There is a site called 10Q that asks 10 questions (one a day) during the days between Rosh Hashanah and Yom Kippur. The questions ask the respondent to reflect on the previous year and to start thinking about goals and aspirations for the year to come. Shortly before Rosh Hashanah, 10Q sends you your responses to the previous year’s questions. I recently received last year’s responses and took some time to read through them and remember where I was about this time last year and how far I have come since then.
Overall, I am fairly happy with how far I have come. Although I didn’t achieve all of the goals I set for myself, I certainly made progress on all of them. My goals tend to be perennial (e.g. continuing to learn new things, pushing myself out of my comfort zone, etc.), so most are going to reappear on this year’s list, although some have gotten bumped for other priorities that have risen to the surface. I have a newly heightened awareness of the preciousness of any time I spend with my father. As much as I continue to absolutely adore my niecelettes, my primary reason for going east this coming year will be to see my father. The good news is that I stay at my brother’s house when I am in New York, so my niecelettes come with the accommodations.
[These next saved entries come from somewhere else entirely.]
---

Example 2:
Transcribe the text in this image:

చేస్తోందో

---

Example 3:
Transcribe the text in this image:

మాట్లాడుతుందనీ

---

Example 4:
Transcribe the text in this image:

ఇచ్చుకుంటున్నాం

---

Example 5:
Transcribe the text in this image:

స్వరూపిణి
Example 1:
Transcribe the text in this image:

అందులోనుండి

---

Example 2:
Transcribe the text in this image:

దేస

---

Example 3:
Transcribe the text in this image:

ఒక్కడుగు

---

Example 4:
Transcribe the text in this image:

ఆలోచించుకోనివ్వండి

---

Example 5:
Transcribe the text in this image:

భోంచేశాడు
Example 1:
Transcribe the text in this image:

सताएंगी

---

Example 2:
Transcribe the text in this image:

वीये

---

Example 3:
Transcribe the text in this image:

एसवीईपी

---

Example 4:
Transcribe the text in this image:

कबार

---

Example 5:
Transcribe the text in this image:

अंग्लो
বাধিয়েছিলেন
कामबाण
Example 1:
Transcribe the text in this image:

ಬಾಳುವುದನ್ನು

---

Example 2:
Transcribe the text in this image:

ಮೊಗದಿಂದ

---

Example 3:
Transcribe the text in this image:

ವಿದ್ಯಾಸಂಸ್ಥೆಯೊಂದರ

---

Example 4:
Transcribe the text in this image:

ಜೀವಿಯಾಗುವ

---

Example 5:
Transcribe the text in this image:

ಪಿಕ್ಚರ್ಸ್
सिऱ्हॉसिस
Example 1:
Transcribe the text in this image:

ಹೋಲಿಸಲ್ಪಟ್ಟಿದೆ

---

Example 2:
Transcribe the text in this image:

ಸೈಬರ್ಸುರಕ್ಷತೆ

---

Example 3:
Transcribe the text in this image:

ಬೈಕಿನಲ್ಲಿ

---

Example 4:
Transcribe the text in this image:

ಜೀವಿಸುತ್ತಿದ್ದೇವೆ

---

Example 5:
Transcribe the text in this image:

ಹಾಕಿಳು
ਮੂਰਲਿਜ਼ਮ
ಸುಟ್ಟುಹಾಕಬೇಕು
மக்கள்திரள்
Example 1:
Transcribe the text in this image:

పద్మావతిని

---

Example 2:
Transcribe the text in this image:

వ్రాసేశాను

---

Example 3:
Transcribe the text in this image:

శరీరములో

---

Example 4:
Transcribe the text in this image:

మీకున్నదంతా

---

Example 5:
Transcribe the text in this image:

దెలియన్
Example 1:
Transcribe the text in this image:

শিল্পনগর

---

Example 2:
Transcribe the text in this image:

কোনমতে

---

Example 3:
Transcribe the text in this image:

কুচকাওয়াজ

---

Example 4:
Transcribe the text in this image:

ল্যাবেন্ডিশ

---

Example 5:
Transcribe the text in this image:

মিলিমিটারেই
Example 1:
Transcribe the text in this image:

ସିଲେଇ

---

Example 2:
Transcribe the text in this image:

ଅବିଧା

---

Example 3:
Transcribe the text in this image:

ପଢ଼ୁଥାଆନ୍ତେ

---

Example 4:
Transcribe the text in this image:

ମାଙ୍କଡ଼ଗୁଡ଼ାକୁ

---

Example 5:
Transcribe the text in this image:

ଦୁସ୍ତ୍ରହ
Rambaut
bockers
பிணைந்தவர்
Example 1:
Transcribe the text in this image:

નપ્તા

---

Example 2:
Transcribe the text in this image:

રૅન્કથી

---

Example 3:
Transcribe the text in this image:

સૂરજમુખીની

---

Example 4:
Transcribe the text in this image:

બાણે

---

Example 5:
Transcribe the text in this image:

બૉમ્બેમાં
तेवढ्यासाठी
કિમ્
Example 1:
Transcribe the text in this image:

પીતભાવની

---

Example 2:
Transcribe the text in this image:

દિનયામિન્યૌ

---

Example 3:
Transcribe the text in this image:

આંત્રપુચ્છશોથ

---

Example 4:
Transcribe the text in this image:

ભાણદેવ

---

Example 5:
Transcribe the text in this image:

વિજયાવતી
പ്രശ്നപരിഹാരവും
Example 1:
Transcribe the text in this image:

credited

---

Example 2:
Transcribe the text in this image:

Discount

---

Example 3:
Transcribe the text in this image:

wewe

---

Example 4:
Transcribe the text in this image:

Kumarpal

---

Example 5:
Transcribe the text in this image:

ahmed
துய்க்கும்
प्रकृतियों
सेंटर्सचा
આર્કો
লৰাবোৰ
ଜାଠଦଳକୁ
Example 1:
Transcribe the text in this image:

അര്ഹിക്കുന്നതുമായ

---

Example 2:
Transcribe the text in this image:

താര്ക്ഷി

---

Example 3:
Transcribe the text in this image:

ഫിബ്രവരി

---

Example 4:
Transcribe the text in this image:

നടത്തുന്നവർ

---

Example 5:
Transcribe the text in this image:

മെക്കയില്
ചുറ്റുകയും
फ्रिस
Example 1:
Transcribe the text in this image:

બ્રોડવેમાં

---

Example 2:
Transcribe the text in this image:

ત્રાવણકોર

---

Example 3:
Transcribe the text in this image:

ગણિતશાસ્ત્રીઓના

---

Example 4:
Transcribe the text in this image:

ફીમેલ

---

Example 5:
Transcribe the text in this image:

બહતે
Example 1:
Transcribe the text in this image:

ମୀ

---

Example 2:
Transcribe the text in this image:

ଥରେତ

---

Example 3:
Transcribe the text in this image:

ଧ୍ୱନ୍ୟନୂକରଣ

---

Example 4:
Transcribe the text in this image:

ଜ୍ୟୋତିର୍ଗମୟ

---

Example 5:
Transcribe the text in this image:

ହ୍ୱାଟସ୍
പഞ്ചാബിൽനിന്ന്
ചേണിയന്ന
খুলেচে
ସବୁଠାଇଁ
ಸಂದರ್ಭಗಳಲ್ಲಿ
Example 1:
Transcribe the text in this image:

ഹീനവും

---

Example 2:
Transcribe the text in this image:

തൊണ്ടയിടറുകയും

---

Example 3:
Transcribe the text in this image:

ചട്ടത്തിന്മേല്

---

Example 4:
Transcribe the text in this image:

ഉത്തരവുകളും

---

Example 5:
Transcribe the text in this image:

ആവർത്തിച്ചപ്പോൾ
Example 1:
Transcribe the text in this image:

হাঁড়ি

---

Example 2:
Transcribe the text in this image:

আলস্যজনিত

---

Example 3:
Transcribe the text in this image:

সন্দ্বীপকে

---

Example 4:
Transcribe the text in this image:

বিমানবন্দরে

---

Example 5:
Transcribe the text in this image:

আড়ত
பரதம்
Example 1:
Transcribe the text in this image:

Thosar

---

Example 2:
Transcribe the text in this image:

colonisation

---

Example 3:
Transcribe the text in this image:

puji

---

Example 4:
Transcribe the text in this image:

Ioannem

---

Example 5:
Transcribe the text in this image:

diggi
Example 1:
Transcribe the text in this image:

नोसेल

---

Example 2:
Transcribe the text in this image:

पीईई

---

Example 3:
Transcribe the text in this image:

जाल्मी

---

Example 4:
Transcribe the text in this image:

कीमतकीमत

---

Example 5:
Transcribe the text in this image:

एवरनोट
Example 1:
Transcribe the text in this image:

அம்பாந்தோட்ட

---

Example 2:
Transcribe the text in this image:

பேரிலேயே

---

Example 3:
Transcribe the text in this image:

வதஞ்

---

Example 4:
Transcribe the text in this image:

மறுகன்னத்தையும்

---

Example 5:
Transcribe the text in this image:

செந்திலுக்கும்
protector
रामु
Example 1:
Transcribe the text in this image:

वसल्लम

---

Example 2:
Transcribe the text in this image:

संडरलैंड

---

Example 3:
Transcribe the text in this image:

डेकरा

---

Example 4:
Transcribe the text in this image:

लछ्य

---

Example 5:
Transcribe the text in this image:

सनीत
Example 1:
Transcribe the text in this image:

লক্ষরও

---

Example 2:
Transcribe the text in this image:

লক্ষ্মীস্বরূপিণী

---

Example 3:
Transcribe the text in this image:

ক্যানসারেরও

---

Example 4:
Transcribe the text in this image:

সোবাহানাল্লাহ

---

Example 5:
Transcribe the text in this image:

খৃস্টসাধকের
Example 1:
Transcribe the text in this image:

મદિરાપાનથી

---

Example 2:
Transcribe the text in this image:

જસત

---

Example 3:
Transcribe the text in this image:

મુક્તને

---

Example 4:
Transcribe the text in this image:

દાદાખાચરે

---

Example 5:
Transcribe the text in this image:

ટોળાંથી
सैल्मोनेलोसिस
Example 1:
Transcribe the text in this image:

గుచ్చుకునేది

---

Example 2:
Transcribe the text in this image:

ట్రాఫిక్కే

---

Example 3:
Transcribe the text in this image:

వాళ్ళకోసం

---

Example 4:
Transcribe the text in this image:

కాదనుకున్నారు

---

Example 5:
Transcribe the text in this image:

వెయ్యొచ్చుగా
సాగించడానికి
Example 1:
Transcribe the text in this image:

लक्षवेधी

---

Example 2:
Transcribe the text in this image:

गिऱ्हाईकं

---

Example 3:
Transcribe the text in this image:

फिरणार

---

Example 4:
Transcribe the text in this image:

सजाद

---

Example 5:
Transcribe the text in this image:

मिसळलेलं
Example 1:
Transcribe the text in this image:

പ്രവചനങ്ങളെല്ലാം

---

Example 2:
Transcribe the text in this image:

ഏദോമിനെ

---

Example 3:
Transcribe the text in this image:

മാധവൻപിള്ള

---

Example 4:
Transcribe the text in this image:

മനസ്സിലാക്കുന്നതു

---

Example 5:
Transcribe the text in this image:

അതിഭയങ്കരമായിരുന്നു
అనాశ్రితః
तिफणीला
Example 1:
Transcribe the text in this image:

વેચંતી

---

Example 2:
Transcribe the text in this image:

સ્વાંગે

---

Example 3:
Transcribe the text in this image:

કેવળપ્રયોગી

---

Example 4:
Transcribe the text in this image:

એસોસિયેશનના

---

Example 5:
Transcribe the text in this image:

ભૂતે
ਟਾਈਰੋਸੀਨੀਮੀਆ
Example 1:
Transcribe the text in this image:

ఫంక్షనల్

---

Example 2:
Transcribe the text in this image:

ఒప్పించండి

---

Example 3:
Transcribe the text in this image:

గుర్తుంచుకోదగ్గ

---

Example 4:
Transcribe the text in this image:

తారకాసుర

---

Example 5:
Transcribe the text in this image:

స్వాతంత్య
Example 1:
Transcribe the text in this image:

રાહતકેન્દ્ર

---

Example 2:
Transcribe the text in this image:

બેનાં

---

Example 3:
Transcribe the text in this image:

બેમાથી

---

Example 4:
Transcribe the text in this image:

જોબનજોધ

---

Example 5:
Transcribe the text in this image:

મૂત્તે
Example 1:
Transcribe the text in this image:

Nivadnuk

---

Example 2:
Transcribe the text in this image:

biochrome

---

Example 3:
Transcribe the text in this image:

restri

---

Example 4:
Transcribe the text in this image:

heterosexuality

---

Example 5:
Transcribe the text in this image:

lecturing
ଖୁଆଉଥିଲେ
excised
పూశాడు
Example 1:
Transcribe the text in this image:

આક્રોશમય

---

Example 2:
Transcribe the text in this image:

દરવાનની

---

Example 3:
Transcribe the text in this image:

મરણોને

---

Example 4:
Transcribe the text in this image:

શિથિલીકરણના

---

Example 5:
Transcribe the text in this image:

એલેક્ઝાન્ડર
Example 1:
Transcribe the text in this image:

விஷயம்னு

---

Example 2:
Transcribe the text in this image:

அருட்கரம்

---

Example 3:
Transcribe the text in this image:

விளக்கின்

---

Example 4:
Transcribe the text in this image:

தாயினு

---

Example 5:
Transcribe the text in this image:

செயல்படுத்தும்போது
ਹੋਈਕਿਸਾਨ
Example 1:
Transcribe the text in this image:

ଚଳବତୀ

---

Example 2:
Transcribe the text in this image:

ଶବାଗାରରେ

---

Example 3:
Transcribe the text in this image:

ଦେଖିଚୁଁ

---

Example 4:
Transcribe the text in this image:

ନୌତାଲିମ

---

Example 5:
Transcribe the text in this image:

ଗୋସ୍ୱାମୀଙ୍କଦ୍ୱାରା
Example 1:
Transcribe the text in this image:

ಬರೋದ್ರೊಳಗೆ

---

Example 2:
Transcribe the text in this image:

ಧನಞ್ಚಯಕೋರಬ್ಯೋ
In the past I scheduled seeing my parents around my desire to maximize time with the girls. Now, I am aiming to maximize my time with my father during the time of day when he is at his most alert.
I am pleased to see progress in both my professional and personal development. This time around I intend to include better benchmarks of where I started so I can get a better sense of where to place the milestones for measuring my progress. I have to be somewhat careful in how precisely I measure because I don’t want this annual practice to become too much about quantifying my life. I believe life is more about quality than quantity and my decisions often reflect that.
There is plenty left to do, but overall, I am feeling fairly accomplished and eager to take on what this coming year has to throw at me. Not that I want to tempt fate. It would be nice to have a relatively quiet year where the happy occasions outnumber the sad ones by a fair margin.